*** Opening Source records ***

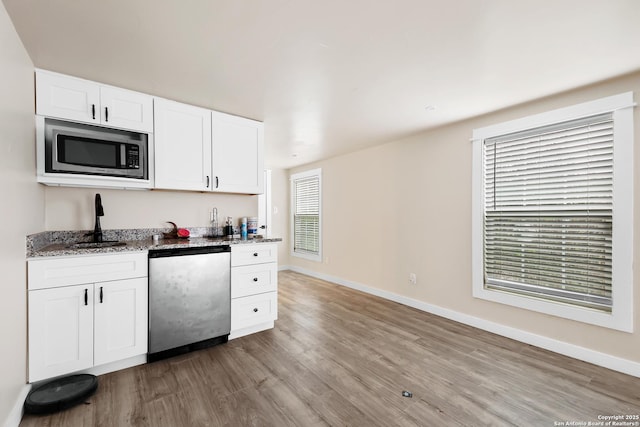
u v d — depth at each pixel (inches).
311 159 208.2
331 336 112.7
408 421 65.9
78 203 97.6
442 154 135.0
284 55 74.9
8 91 59.1
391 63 78.6
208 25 62.4
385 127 134.3
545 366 90.1
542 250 104.2
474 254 122.4
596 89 91.0
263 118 122.2
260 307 114.0
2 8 55.2
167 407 70.2
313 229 222.7
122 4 55.4
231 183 116.9
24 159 70.2
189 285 96.5
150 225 111.3
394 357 95.8
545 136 103.3
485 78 87.1
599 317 90.0
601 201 91.1
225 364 90.8
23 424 63.7
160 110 100.6
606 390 77.7
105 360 82.0
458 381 82.0
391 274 160.2
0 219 54.8
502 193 115.1
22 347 68.1
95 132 90.3
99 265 81.4
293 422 65.4
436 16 59.7
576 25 62.2
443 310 134.0
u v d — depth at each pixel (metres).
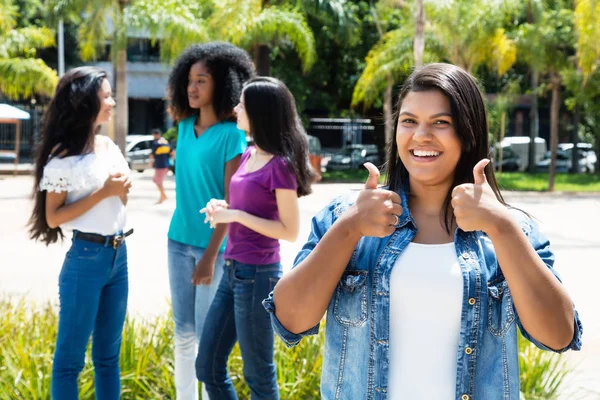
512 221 1.89
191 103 4.03
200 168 3.94
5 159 33.28
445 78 2.08
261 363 3.61
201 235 3.96
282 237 3.58
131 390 4.31
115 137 22.66
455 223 2.10
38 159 3.63
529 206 19.22
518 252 1.87
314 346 4.67
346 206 2.20
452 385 1.98
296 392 4.40
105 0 22.44
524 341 4.99
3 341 4.49
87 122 3.60
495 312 2.02
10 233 12.66
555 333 1.90
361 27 30.09
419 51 18.44
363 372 2.04
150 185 23.69
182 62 4.11
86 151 3.61
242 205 3.65
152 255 10.55
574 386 5.07
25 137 34.31
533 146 32.41
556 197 22.27
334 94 31.53
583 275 9.70
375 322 2.03
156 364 4.51
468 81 2.12
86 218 3.58
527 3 25.44
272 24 22.25
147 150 31.45
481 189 1.91
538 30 23.73
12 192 20.66
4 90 26.84
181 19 20.95
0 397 4.03
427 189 2.15
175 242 4.06
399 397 2.00
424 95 2.07
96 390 3.74
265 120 3.61
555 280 1.90
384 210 1.90
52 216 3.59
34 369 4.19
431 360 1.99
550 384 4.78
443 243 2.08
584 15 21.91
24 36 26.56
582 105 31.81
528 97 37.41
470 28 21.81
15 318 5.00
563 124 37.69
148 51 42.31
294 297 1.99
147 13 21.05
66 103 3.60
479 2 21.91
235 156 3.90
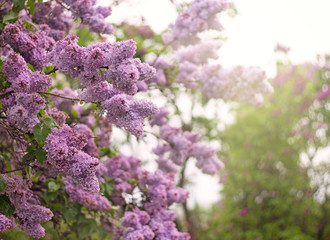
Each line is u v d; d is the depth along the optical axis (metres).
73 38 1.93
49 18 2.88
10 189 2.02
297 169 8.88
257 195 9.12
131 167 3.51
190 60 3.82
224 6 3.32
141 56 3.37
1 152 2.57
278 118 8.84
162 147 3.62
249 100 3.63
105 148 3.36
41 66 2.10
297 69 8.80
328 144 8.49
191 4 3.41
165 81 3.68
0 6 2.46
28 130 1.92
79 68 1.83
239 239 8.88
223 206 9.87
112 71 1.79
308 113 8.68
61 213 3.08
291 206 8.57
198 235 9.09
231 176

*** Closing Source records ***

What the task requires ->
Look at the records above. Copy every line where the string "depth" occurs.

Task solution ->
u v d — depth at each pixel (inches).
u v d — depth at each pixel (metres).
Each line is u v d; d is the depth along the optical axis (metres).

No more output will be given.